In reply to my explanation, his volatile nature exploded. In the hallway, he aggressively placed his face centimetres away from mine whilst repeatedly quoting his chosen sentence without intermission. It was an intimidating tactic that I was sure was meant to shake me to my boots, but I held strong, fuelled by my own internal anger that someone could be treating me this way when all I had done was try to care for his mother in the very best way I could.

He continued his childish tantrum for over an hour, aiming to pull me down with his cruel words. When finally asked to refrain from being rude his reply formed as a taunt a school child might have used, stating that while I thought he was rude, he thought I was unhelpful and a poor excuse for a nurse, concluding the argument with “So, checkmate!”.

I couldn’t help but shake my head in disbelief that a grown man could let anger control him so profoundly that this was the most appropriate retort he could find. And so I left it at that, no longer seeing the point in any further conversation with this man.

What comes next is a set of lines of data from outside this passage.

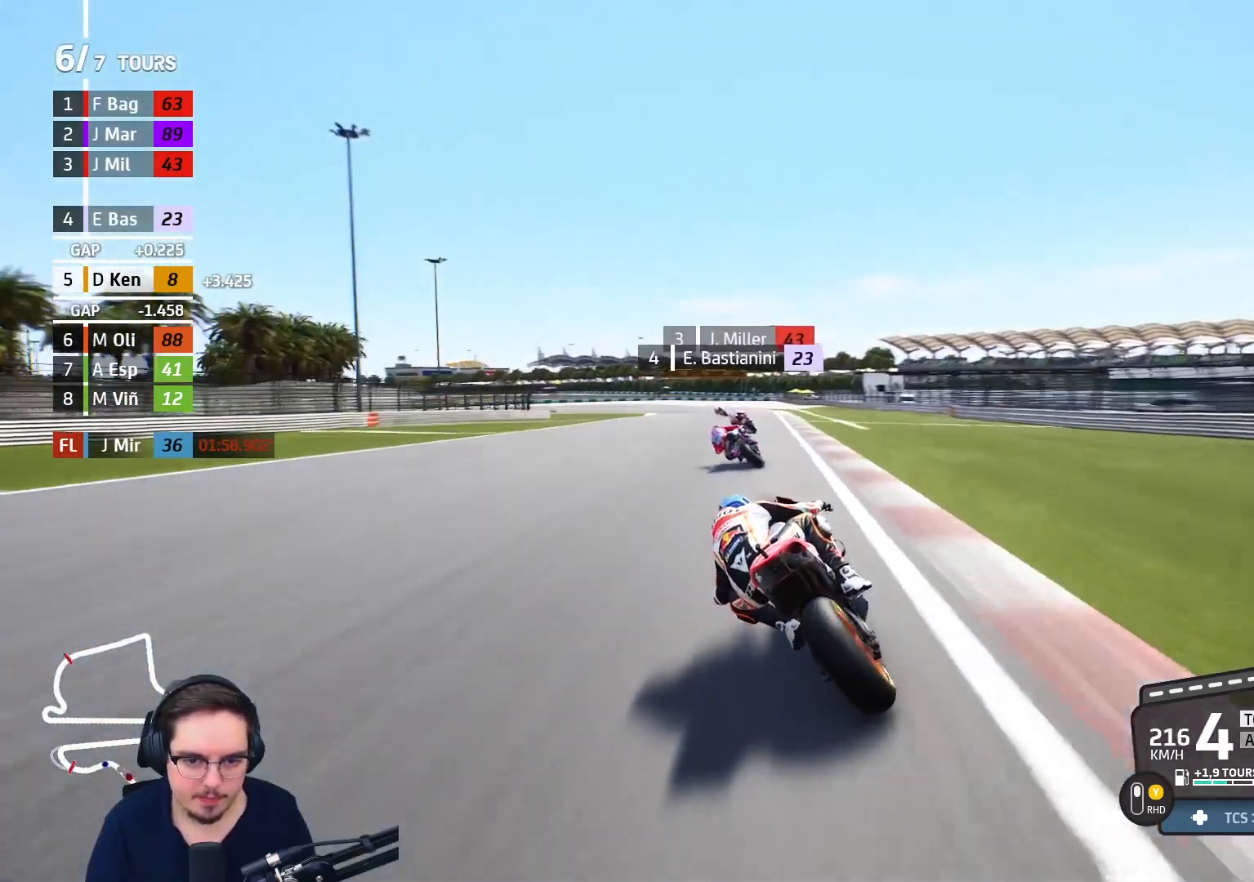
{"buttons": ["L2", "L3"], "left_stick": "up-left", "right_stick": "center", "events": [[467, "A", "down"], [483, "A", "up"], [483, "R2", "up"]]}
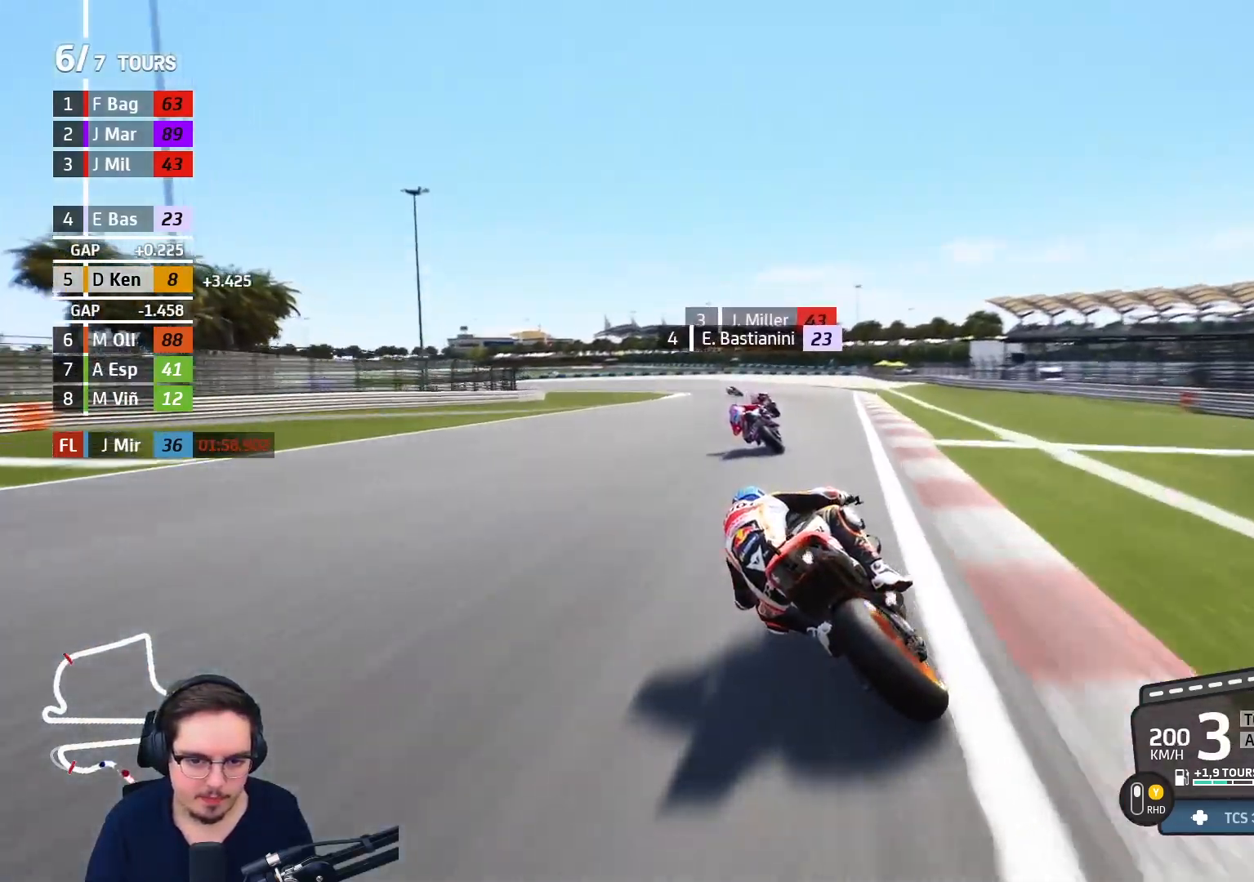
{"buttons": ["L3"], "left_stick": "up-left", "right_stick": "center", "events": [[50, "A", "down"], [133, "A", "up"], [383, "L2", "up"], [400, "A", "down"], [500, "A", "up"]]}
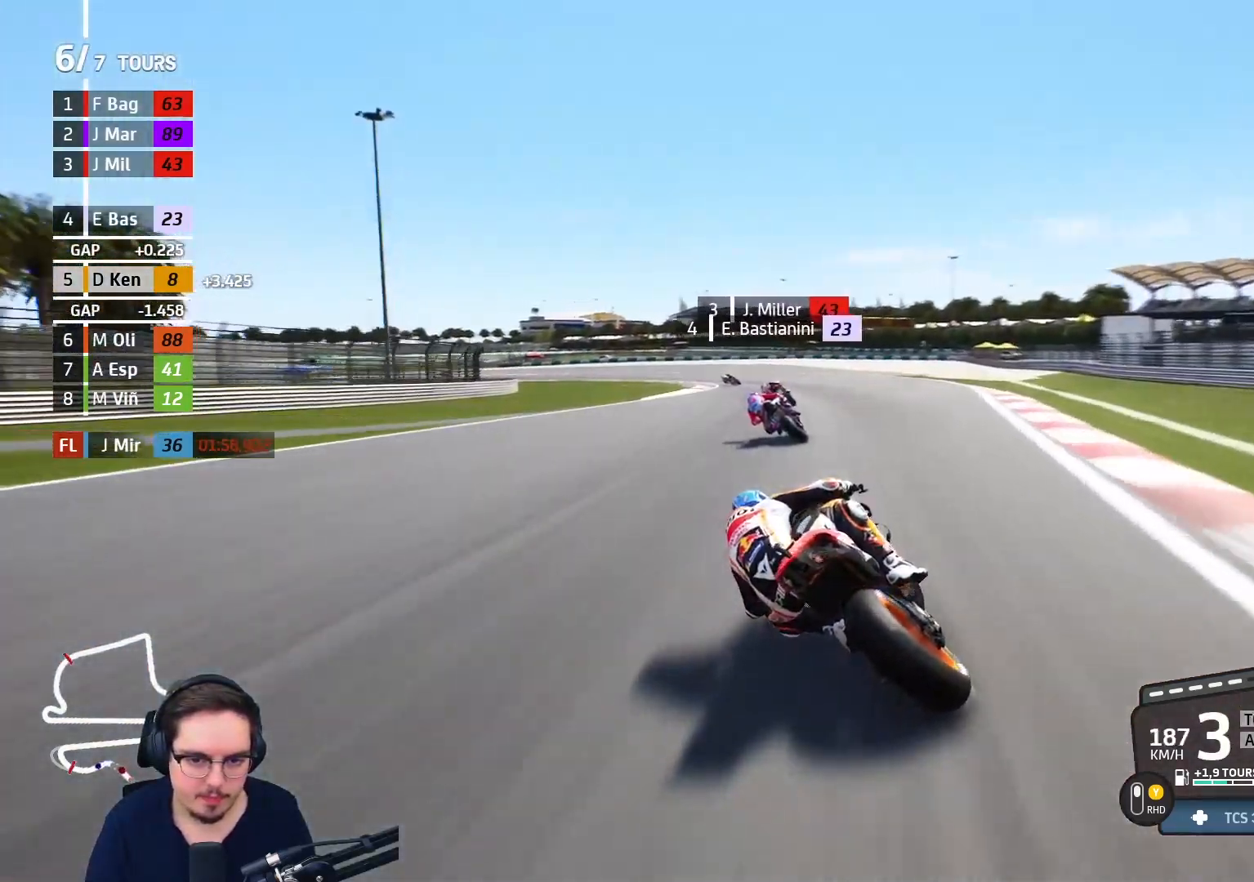
{"buttons": ["A", "L2", "L3"], "left_stick": "left", "right_stick": "center", "events": [[83, "A", "down"], [117, "L2", "down"], [183, "A", "up"], [367, "A", "down"], [400, "X", "down"], [467, "left_stick", "left"], [483, "X", "up"]]}
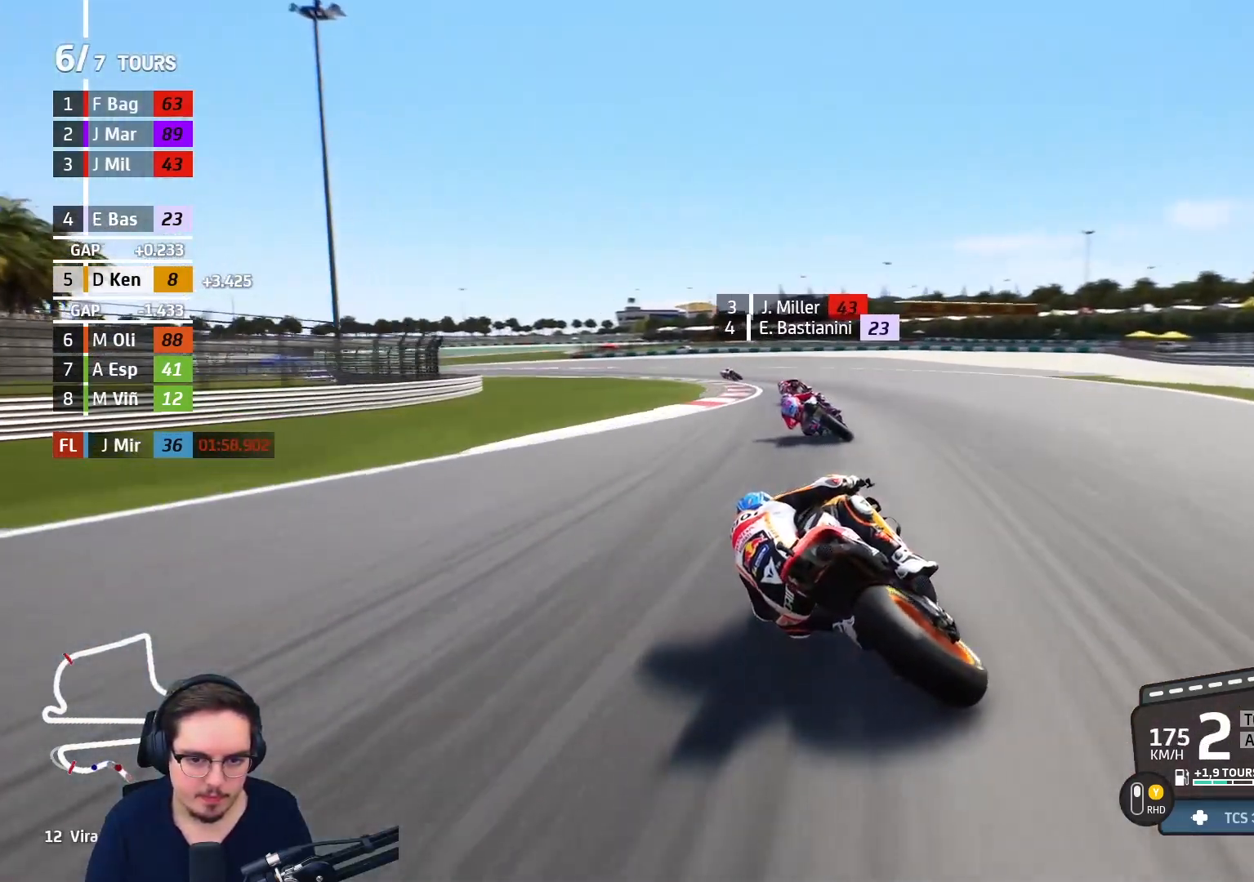
{"buttons": ["L3"], "left_stick": "left", "right_stick": "center", "events": [[17, "A", "up"], [117, "A", "down"], [217, "A", "up"], [283, "A", "down"], [383, "A", "up"], [483, "L2", "up"]]}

But that didn’t stop him from calling back to the ward once he had left to further harass me, telling the administration officer that he was my husband in the attempt to be put through directly to my dect phone. It was an onslaught of never-ending aggressive intimidation, as if he thought he could make me break to his will.

And all over a hospital gown? I was speechless at the stupidity of it all, and how it had escalated to needing security to scan incoming phone calls.

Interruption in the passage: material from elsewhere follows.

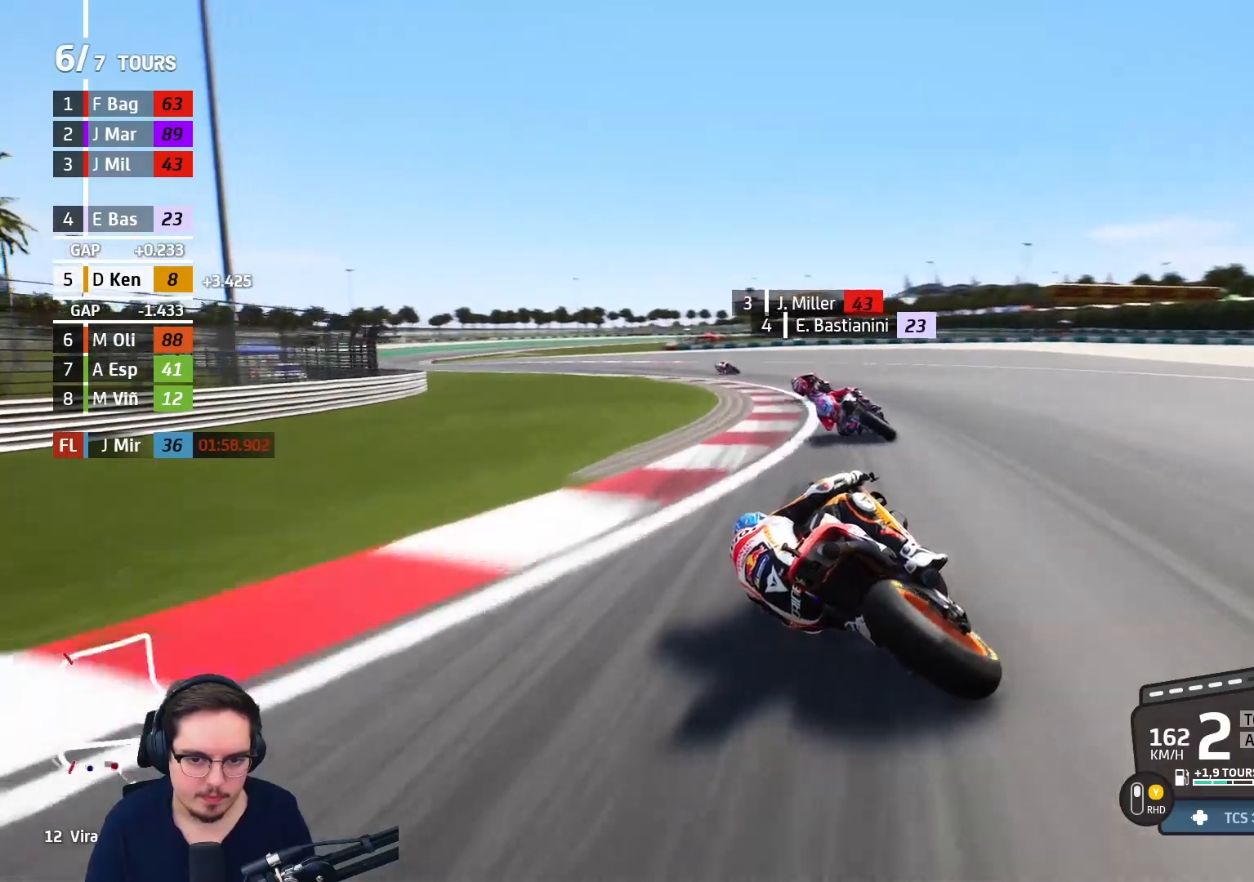
{"buttons": ["L3"], "left_stick": "left", "right_stick": "center", "events": []}
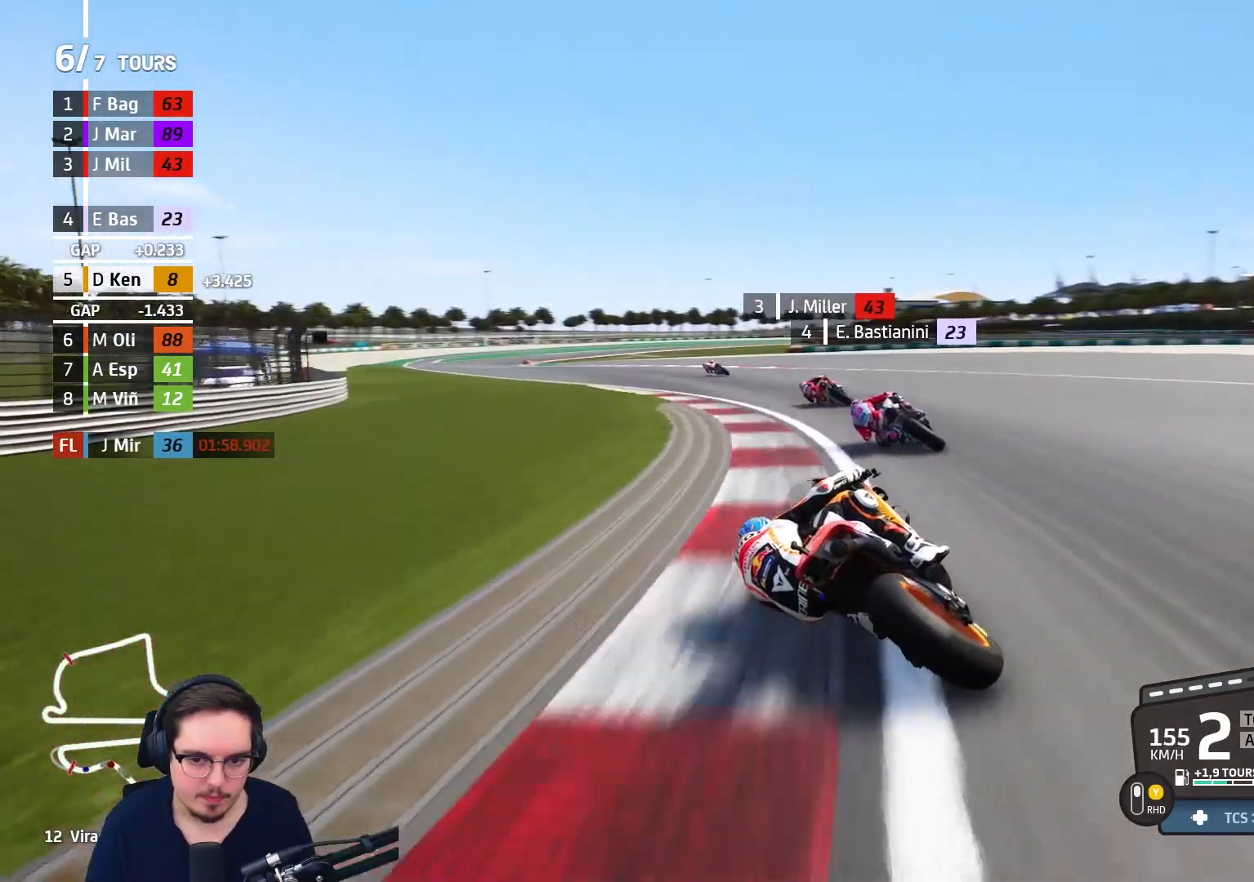
{"buttons": ["R2"], "left_stick": "left", "right_stick": "center", "events": [[150, "A", "down"], [250, "A", "up"], [383, "L3", "up"], [433, "R2", "down"]]}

But while I sit here and struggle to comprehend how it became the biggest event of the day, I have enough clarity of thought to understand where this outburst stems from. Having never seen his mother so sick before, having not been there for the operation in the first place, and having so little medical knowledge, there is a certain fear that envelopes him. It’s like a vine slowing climbing through his entire body, outgrowing logical reasoning. He can’t think beyond the fear, and all it threatens to take from him. The fear leaves him with no control over the situation, and that becomes frightening for a man who quite obviously has little experience with being in such a state. So he resorts to anger, and I became the punching bag.

It’s not an excuse, but I have to believe that in a different circumstance he could practice human interaction with a little more humanity and kindness than he bestowed upon me. His words, though I know to be untrue, have still had an impact on me. They’ve left me to question how I could spend so much time caring for someone, only to have it thrown back in my face as not being good enough? How is there people out there in the world who think treating others this way to get what you want is okay? When did the world become a place where we hurt the ones who have only ever endeavoured to do good?

And sadly, this man isn’t the only one to have ever treated me in this way over the last three years I have been a nurse.

The bottom line is that we have lost an element of kindness I think we used to have. And the very fact that we are human means that we are going to let our emotions dictate our actions, so I will always understand why. But please, before you cave to the fear, think about the journey others are facing.  Try to harness a little kindness first, see it from someone else’s point of view before you open your mouth. How you treat others has more of an impact on them than you could ever really know.

I am a nurse. My whole life is centred on caring. I only have your best interests at heart. So please, be kind. This is my nurse’s wish.